JSON Schemas with Semantic Annotations Supporting Data Translation

This is a promising effort, but is really geared towards translating within items of JSON objects, rather than translating to potentially different object stuctures. All of their examples focus on translating units of measurement for numeric properties, with no indication anywhere that they conceived of translation between different structures. It might be possible to extend their system to include these kinds of structural translations, but with their suggested vocabulary restricted to properties and values, it would effectively amount to re-inventing an entire system using theirs as inspiration. And that seems more work than ought to be necessary here. Their key statement is:

It was not considered the “object” property, since the annotation method is used for annotating data carrying nodes, similar to the previous works for XML Schema. It was also not considered upper-level elements because this may lead to problems if the structure of the ontology and the schema differs. Therefore, the complete semantics is defined on the leaf level, using expressive annotation paths and group identifiers.

Verdict

:heavy_multiplication_x:

json-translation-vocabulary

The vocabulary can be summarised as:

  1. Source - do not transform;
  2. Concat - Concanate muliple array types
  3. Sep - Separate strings into multiples strings
  4. Filter - applied to both strings and objects
  5. Cast - convert between base JSON types

Those are useful, but a lot of the operations needed here would then amount to complex Filter-and-Concat-type stuff, plus the need to apply conditional logic such as enums. It's also another case where the entities envisioned to be translated are instances of value, so still doesn't really envision structural translations.

Verdict

:question: Use this as inspriation, especially as a benchmark for how to keep translation vocabularies simple, and build a more extensible system from that.

mpadge commented 1 year ago

The above commit uses the JSON translation files in inst/extdata/<service> to simplify metadata translation down to the single file commited there. That is only 150 lines, and will utlimately replace previous files:

so just over 1/3 the size, and far simpler to understand and maintain. Most translation logic has now been ported off to the external JSON files.

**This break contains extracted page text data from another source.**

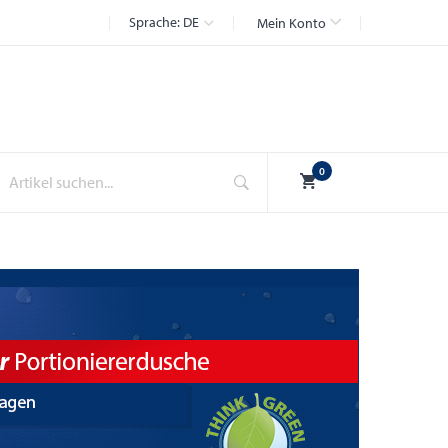
Sprache:
DE
Mein Konto
Suche
0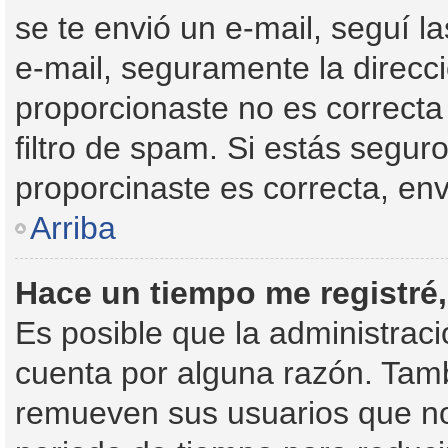
se te envió un e-mail, seguí la
e-mail, seguramente la direcc
proporcionaste no es correcta
filtro de spam. Si estás segur
proporcinaste es correcta, en
Arriba
Hace un tiempo me registré
Es posible que la administrac
cuenta por alguna razón. Tam
remueven sus usuarios que no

mpadge commented 1 year ago

All done now. The name of this issue is a misnomer, as most of the above commits served to restructure the entire way that both DCMI and scheme-specific metadata are represented, translated, and validated. It's now all done via the json schemas in inst/extdata, with the codebase being almost entirely general, and free of service-specific routines.

One final

TODO DONE:

mpadge commented 1 year ago

One of the potential solutions that was investigated here was to use jq as the translation engine between the various JSON metadata structures, using some kind of translation vocabulary such as https://github.com/marksparkza/json-translation-vocabulary/blob/main/vocabulary.json. This is possible, but would require lots of shell scripts like this:

HAS_DESC=$(cat metadata.json | jq '.description // empty')
if [[ ! -z "$HAS_DESC" ]]; then
  DESC=$(cat metadata.json | jq '.description')
  TXT="## Description\n${DESC}\n"

That would have been truly independent of implementation language, but would also end up more complex and less easy to maintain than the solution ultimately adopted of coding equivalent routines in R.